Wie können wir den Umgang mit der Ungewissheit aus eigener Kraft selbst gestalten? Wir können uns bewusstmachen, dass wir unser Erleben selbst erzeugen. Dass die Aufmerksamkeit unserer Gedanken auf bestimmte Zukunftsphantasien eine große Rolle dabei spielt. Dass wir unsere Selbstwirksamkeit damit stärken können, indem wir hilfreiche Netzwerke in unserem Gehirn aktivieren… …wir können also trotz der Ungewissheit unserer eigenen Gewissheit gewiss sein! Dies möchte ich an einem weiteren Beispiel dazu beschreiben. „Es ist völlig unsicher, ob ich mich oder meine Liebsten mit Corona anstecke.
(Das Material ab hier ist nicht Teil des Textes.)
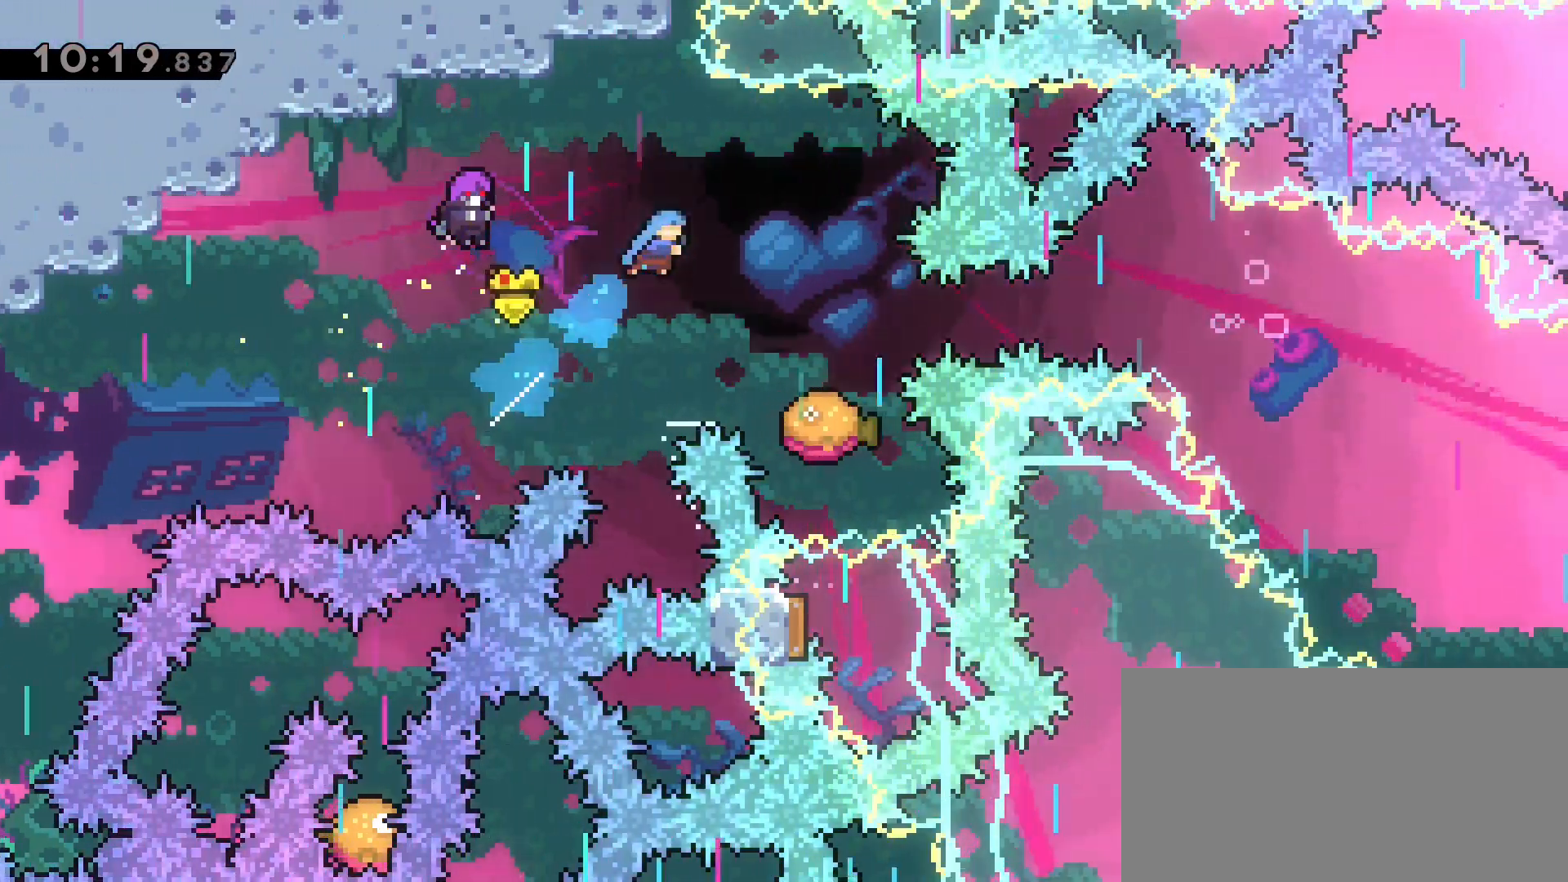
{"keys": [], "events": [[33, "w", "up"], [83, "dash", "up"], [317, "d", "up"]]}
Ich kann die Zukunft nicht vorhersehen… spüre aber ein Bedürfnis nach Schutz und Sicherheit und suche nach Möglichkeiten, mich und andere bestmöglich zu schützen…“. Spüren Sie diesem Gedanken nach. Was macht das mit Ihrem emotionalen und körperlichen Erleben? Wir lenken in diesem Gedanken unsere Aufmerksamkeit in eine Richtung, die hilfreiche Netzwerke in unserem Gehirn aktiviert. Diese Fokussierung unserer Gedanken liegt hier nicht in negativen Zukunftsphantasien, die Angstdynamiken auslösen. Sondern sie beschäftigen sich mit Bedürfnissen und Möglichkeiten in der Gegenwart, im Hier und Jetzt. Daher erzeugen wir in uns eher ein Erleben von Handlungsfähigkeit und Selbstwirksamkeit, trotz der weiterhin ungewissen Zukunft. Das bewusste Würdigen der Angst gepaart mit hilfreicheren Erlebensgedanken verschaff t uns ein emotionales und körperliches Erleben von Stärke und Kraft. Demzufolge dürfen wir uns gerade in Zeiten von Ungewissheit immer wieder mal selbst die Frage stellen: „Ist dieser Gedanke für das, was mir gerade wichtig ist, hilfreich?“

Zusammengefasst gedacht…

Beobachten und Wahrnehmen der Gedanken: Sind die Gedanken an bestimmte Zukunftsphantasien gerade hilfreich? Bewusstmachen, dass diese Gedanken noch keine Wahrheiten sind. Angst annehmen und würdigen: Das Gefühl der Angst würdigen und die Bedürfnisse dahinter wahrnehmen. Von der Angst nicht beherrschen lassen, sondern sie für sich nutzbar anerkennen. Ungewissheit akzeptieren: Ungewissheit lässt sich nicht durch Denken in Zukunftsphantasien beeinflussen und kontrollieren. Die Ungewissheit gehört zum Leben. Keiner von uns kann die Zukunft vorhersagen, egal, ob in Corona-Zeiten oder auch in den anderen Zeiten. Wir können aber der Ungewissheit aus eigener Kraft heraus gut begegnen. Eines bleibt somit sicher, dass die einzige Gewissheit die Ungewissheit ist!